Reverse the unilateral and unfair implementation of cuts to Current bank pay rates.
This petition had 176 supporters
Bank workers and GMB members do not accept the Trusts arguments that these wage cuts will be beneficial or equitable to Trust employees, although we do agree though that there are massive inequality’s in pay within the Trust; from the £14,298 at the bottom of band 2 to the £98,453 at the top of band 9.1. However simply cutting the salaries of workers towards the bottom of the pay scale will and can only lead to actually increasing the inequality between the highest and lowest paid. It therefore seems spurious by the trust to suggest that the proposed reduction in bank rates is an attempt to address pay inequality, rather than it actually being nothing more than a cost cutting exercise, and that if the Trust was really serious about addressing pay inequality then it should be looking at ways of raising the bandings of its lower paid employees, not lowering them.

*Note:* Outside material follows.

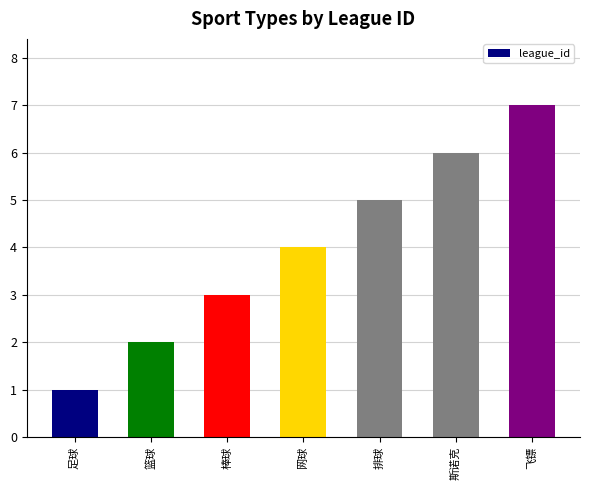

Which label corresponds to the largest value in the chart?

飞镖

For staffs that are effectively on a zero hour’s contract, (ie; they rely on bank work entirely for their income), the Trust should consider why there are in the region of 8% posts vacant across the Trust. We would suggest this is due to low morale, overwork, inadequate resourcing the consequent of which is the resulting stressful relations between employees and their managers.
It is for these reasons that staff sometimes feel that they cannot continue to work in a substantive position, and therefore opt for the insecure and potentially vulnerable option of bank work, if they do not simply leave the NHS for good.

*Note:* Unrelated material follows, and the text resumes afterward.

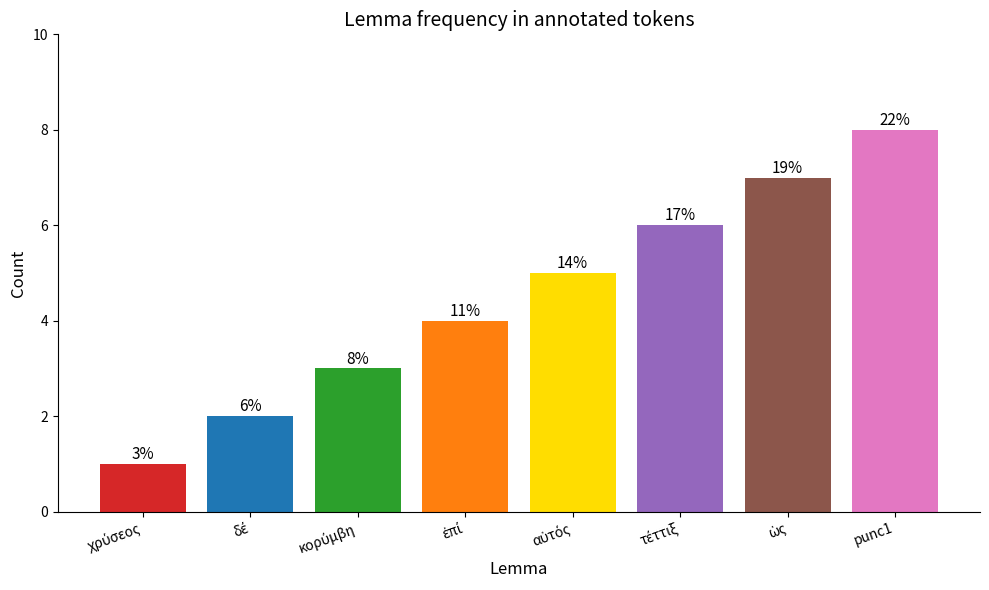

Rank the categories by value from lowest to highest.

χρύσεος, δέ, κορύμβη, ἐπί, αὐτός, τέττιξ, ὡς, punc1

We do not believe these issues will be addressed or improved by reducing the income of the workers trying to cover the ensuing shortfalls in service provision, often in objectively difficult circumstances.
If the Trust is serious about filling substantive posts then it should offer staff rates of pay, working conditions and staffing templates, which will attract good candidates to post and encourage them to stay. After all isn't that the very argument used by the trust for paying the chief executive a salary in the region of £180,000?
We believe the Trust's attempt to cut costs by further impoverishing it's staff will have a detrimental effect on recruitment and retention, sickness levels, and will continue the process of running down of the NHS; a process which the government has embarked upon, with its schedule of £20 billion of cuts, because it wishes to dismantle it and transfer it to the private sector. These proposed cuts in wages are in effect a part of that same process, and we feel it would be naive to believe that the Trusts' attempts to reduce its labour costs will only stop with reducing bank rates.
The GMB does not believe there should be any cuts in pay, staffing or service provision in the NHS, and we oppose all privatisation.